[[ EXTRACTED MATERIAL open ]]
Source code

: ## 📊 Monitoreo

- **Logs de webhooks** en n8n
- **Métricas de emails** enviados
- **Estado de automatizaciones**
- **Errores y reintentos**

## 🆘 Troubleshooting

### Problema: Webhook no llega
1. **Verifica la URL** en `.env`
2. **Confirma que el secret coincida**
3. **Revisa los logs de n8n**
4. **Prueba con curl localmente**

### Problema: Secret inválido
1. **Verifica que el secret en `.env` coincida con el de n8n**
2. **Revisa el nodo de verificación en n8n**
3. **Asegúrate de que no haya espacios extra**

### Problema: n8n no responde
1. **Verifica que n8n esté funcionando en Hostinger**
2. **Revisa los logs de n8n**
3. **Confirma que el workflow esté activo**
[[ EXTRACTED MATERIAL closed ]]
§ **WHAT THE EXERCISE ASKS**:
Among the lines above, list those that contain the word "esté".

§ **RESULT OF THE EXERCISE**:
1. **Verifica que n8n esté funcionando en Hostinger**
3. **Confirma que el workflow esté activo**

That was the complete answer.